Given information
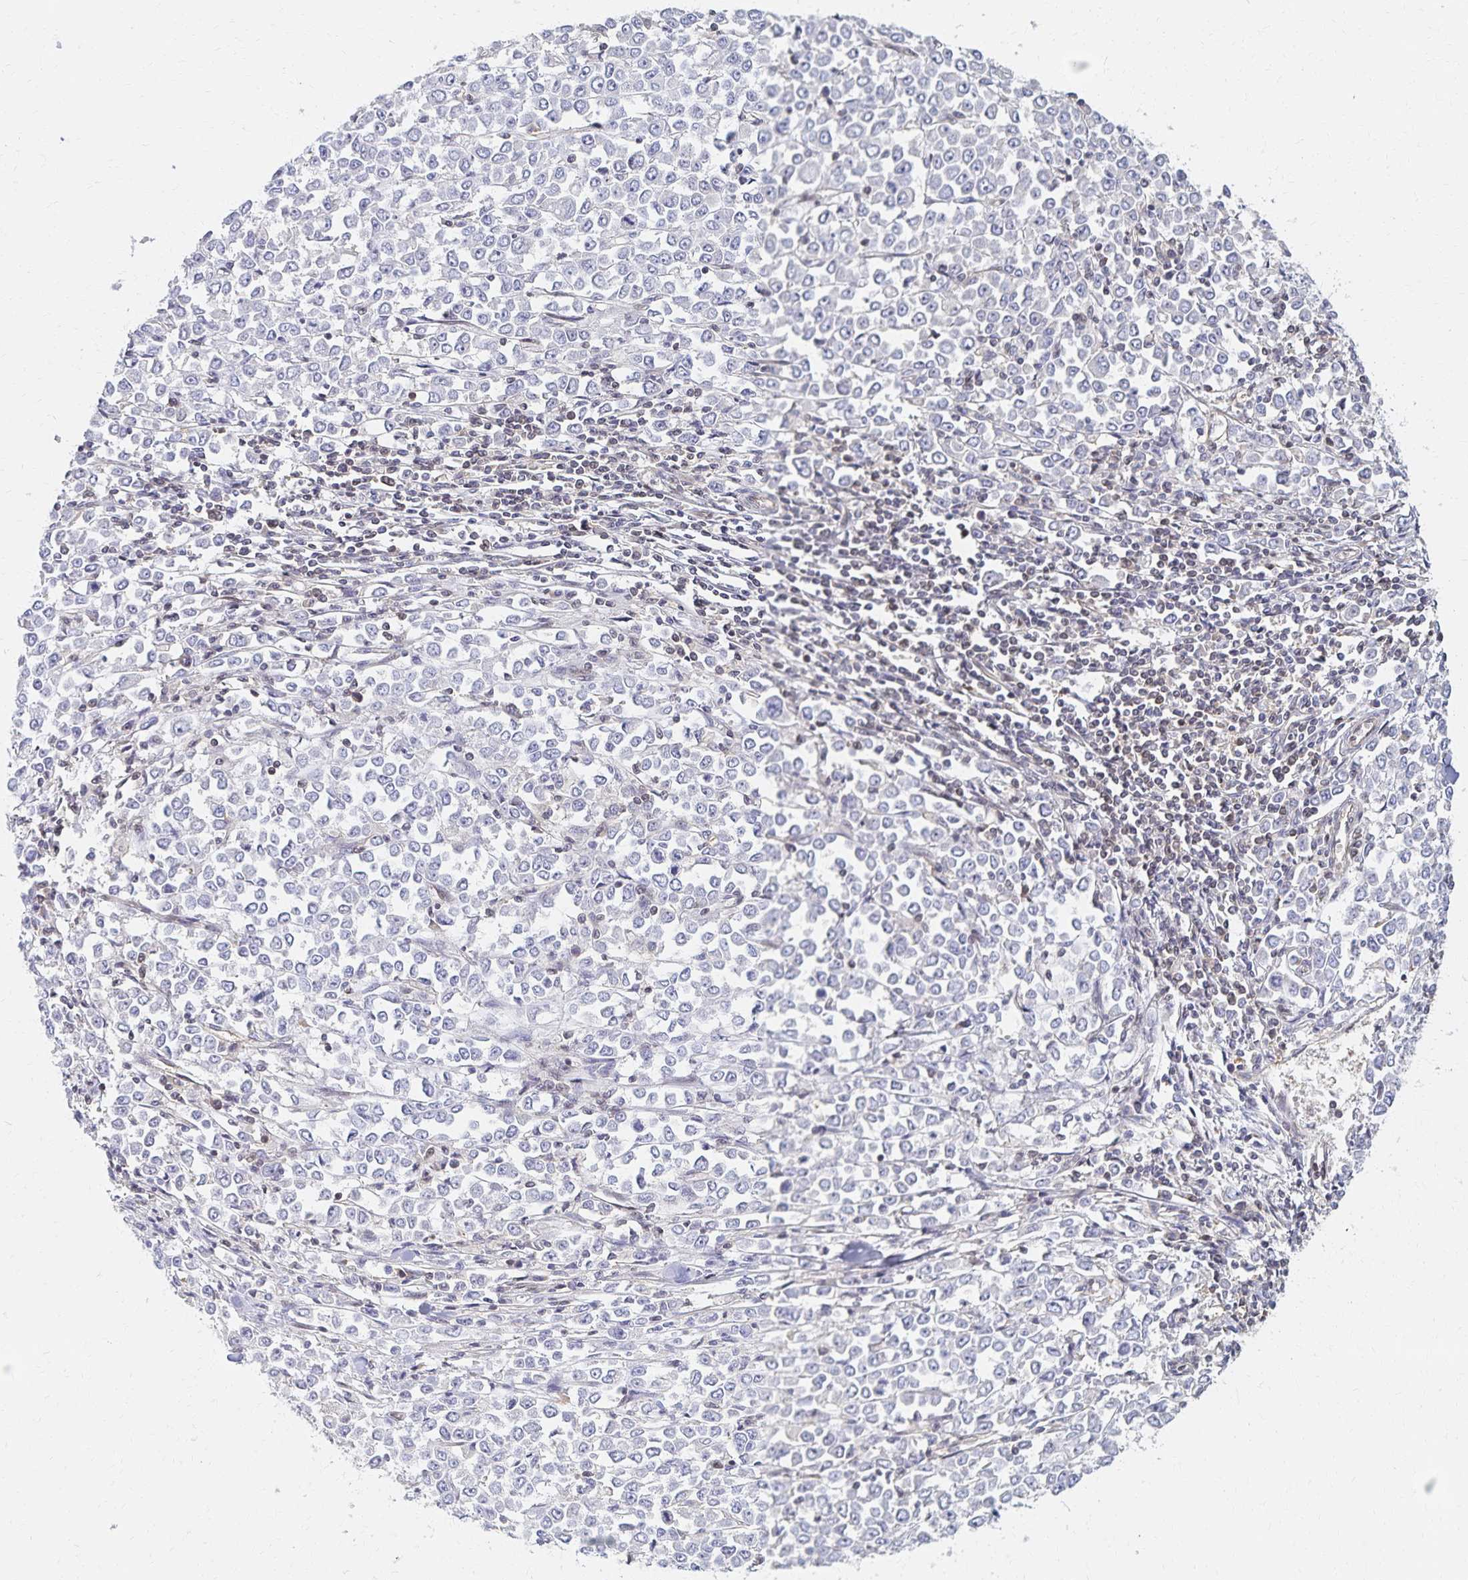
{"staining": {"intensity": "negative", "quantity": "none", "location": "none"}, "tissue": "stomach cancer", "cell_type": "Tumor cells", "image_type": "cancer", "snomed": [{"axis": "morphology", "description": "Adenocarcinoma, NOS"}, {"axis": "topography", "description": "Stomach, upper"}], "caption": "Stomach cancer was stained to show a protein in brown. There is no significant staining in tumor cells.", "gene": "RAB9B", "patient": {"sex": "male", "age": 70}}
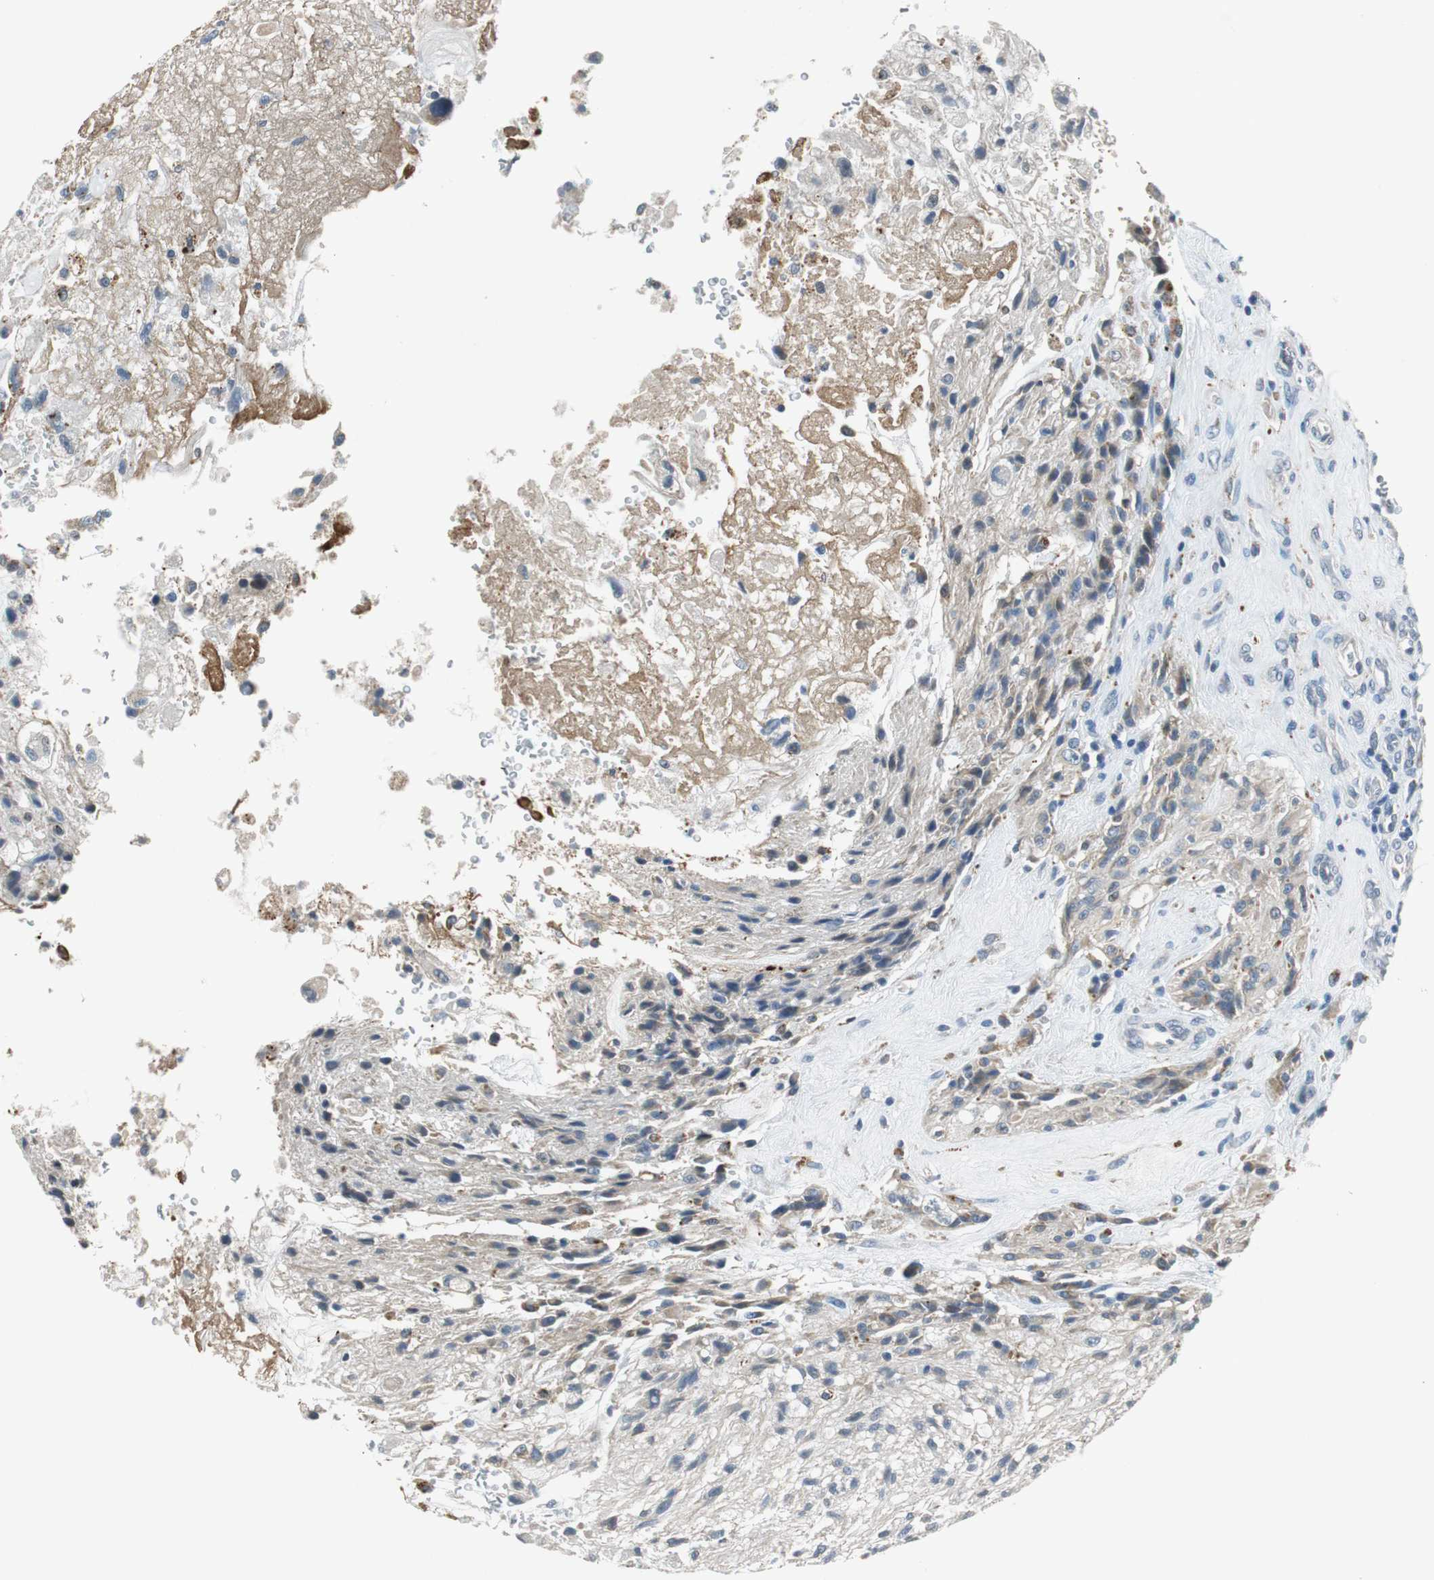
{"staining": {"intensity": "weak", "quantity": "<25%", "location": "cytoplasmic/membranous"}, "tissue": "glioma", "cell_type": "Tumor cells", "image_type": "cancer", "snomed": [{"axis": "morphology", "description": "Normal tissue, NOS"}, {"axis": "morphology", "description": "Glioma, malignant, High grade"}, {"axis": "topography", "description": "Cerebral cortex"}], "caption": "There is no significant positivity in tumor cells of glioma.", "gene": "NLGN1", "patient": {"sex": "male", "age": 56}}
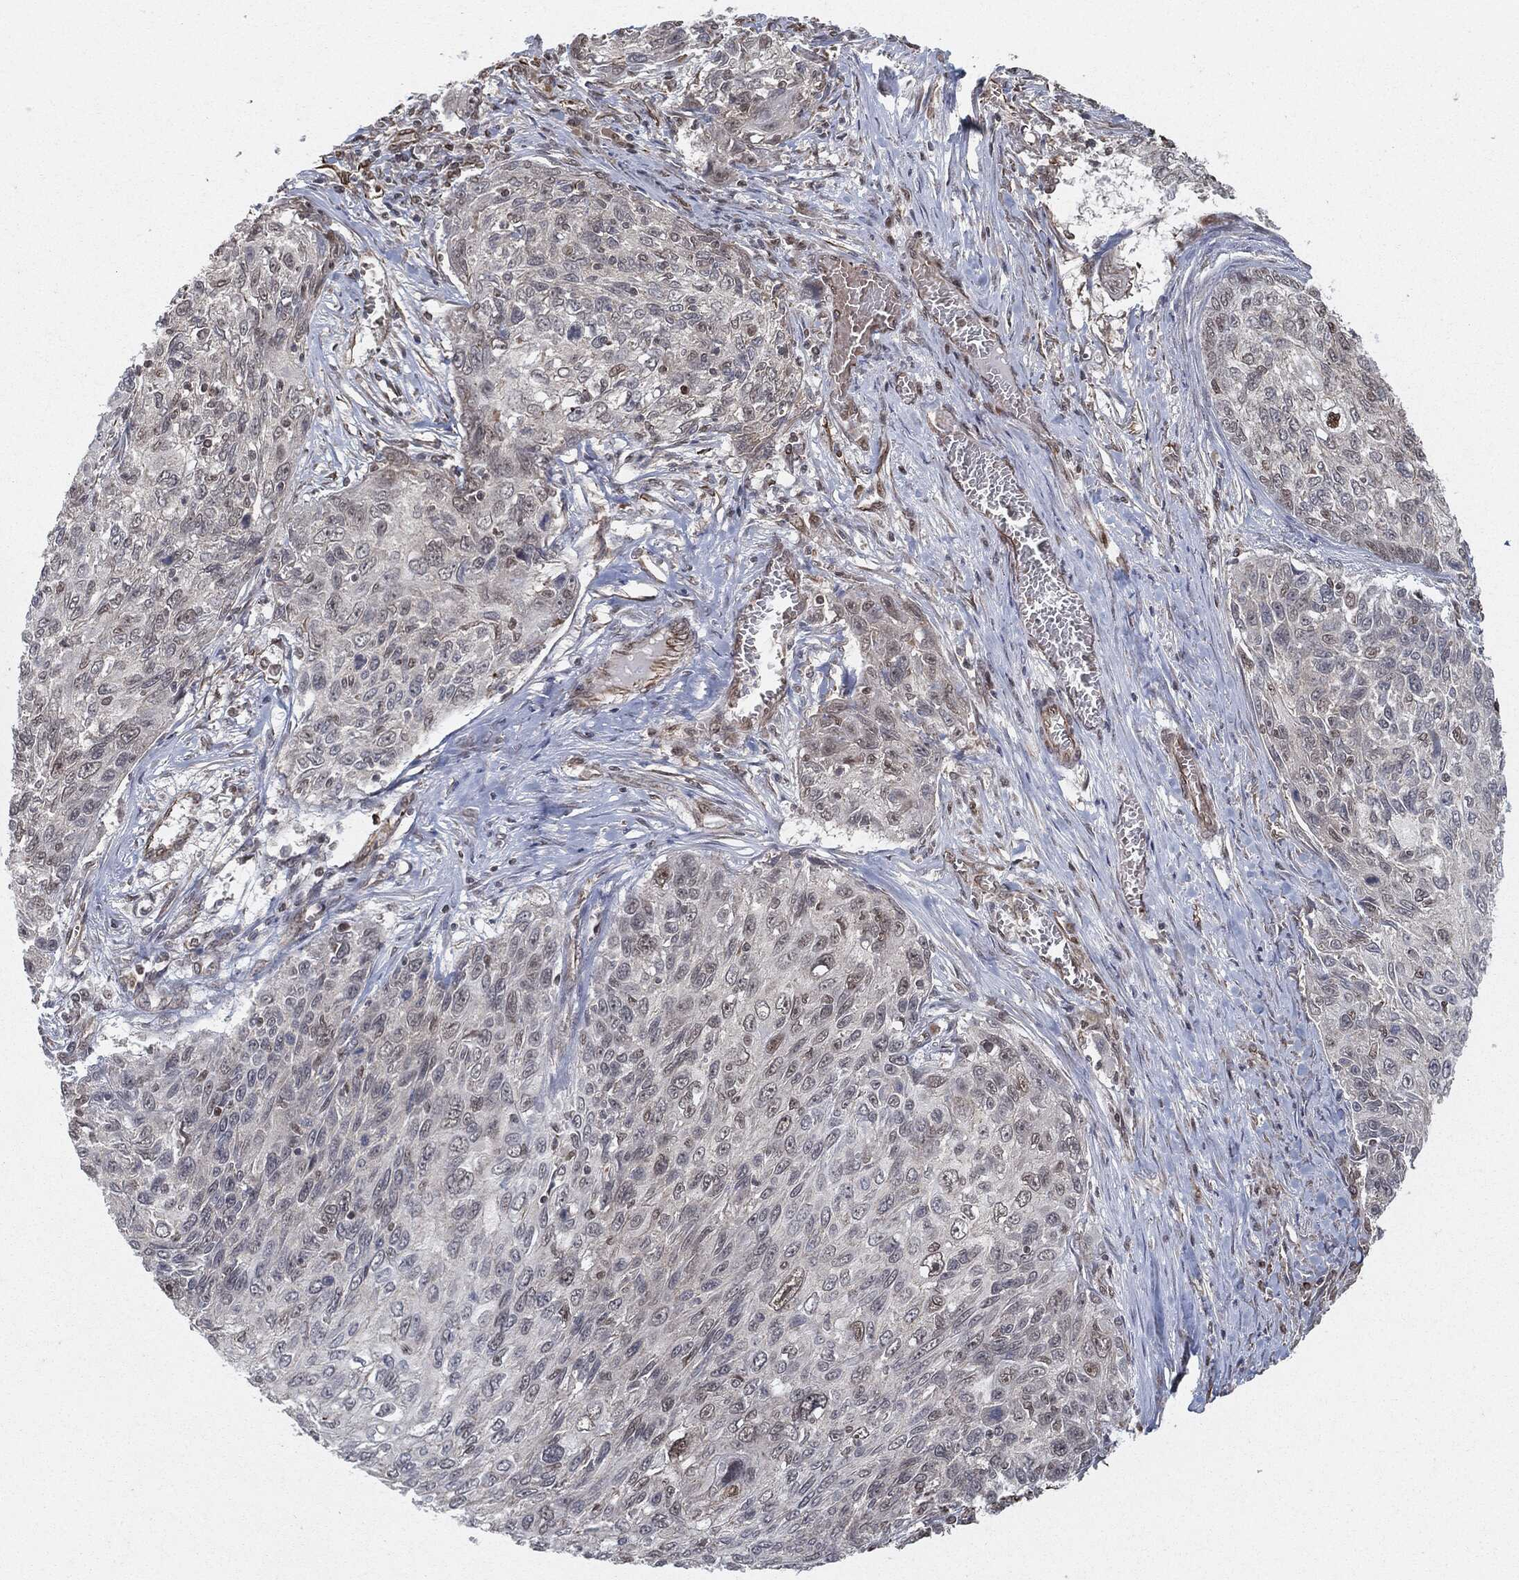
{"staining": {"intensity": "negative", "quantity": "none", "location": "none"}, "tissue": "skin cancer", "cell_type": "Tumor cells", "image_type": "cancer", "snomed": [{"axis": "morphology", "description": "Squamous cell carcinoma, NOS"}, {"axis": "topography", "description": "Skin"}], "caption": "Immunohistochemical staining of human skin squamous cell carcinoma demonstrates no significant expression in tumor cells.", "gene": "TP53RK", "patient": {"sex": "male", "age": 92}}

About this task
Repeat each line above exactly. The pictures stay out.

Finished task
{"staining": {"intensity": "negative", "quantity": "none", "location": "none"}, "tissue": "stomach cancer", "cell_type": "Tumor cells", "image_type": "cancer", "snomed": [{"axis": "morphology", "description": "Adenocarcinoma, NOS"}, {"axis": "topography", "description": "Stomach, upper"}], "caption": "Stomach cancer was stained to show a protein in brown. There is no significant staining in tumor cells.", "gene": "RAB9B", "patient": {"sex": "male", "age": 70}}
{"staining": {"intensity": "weak", "quantity": "<25%", "location": "cytoplasmic/membranous"}, "tissue": "glioma", "cell_type": "Tumor cells", "image_type": "cancer", "snomed": [{"axis": "morphology", "description": "Normal tissue, NOS"}, {"axis": "morphology", "description": "Glioma, malignant, High grade"}, {"axis": "topography", "description": "Cerebral cortex"}], "caption": "There is no significant positivity in tumor cells of glioma.", "gene": "NLGN1", "patient": {"sex": "male", "age": 56}}
{"staining": {"intensity": "negative", "quantity": "none", "location": "none"}, "tissue": "skin cancer", "cell_type": "Tumor cells", "image_type": "cancer", "snomed": [{"axis": "morphology", "description": "Squamous cell carcinoma, NOS"}, {"axis": "topography", "description": "Skin"}], "caption": "Immunohistochemical staining of human skin squamous cell carcinoma demonstrates no significant expression in tumor cells.", "gene": "TP53RK", "patient": {"sex": "male", "age": 92}}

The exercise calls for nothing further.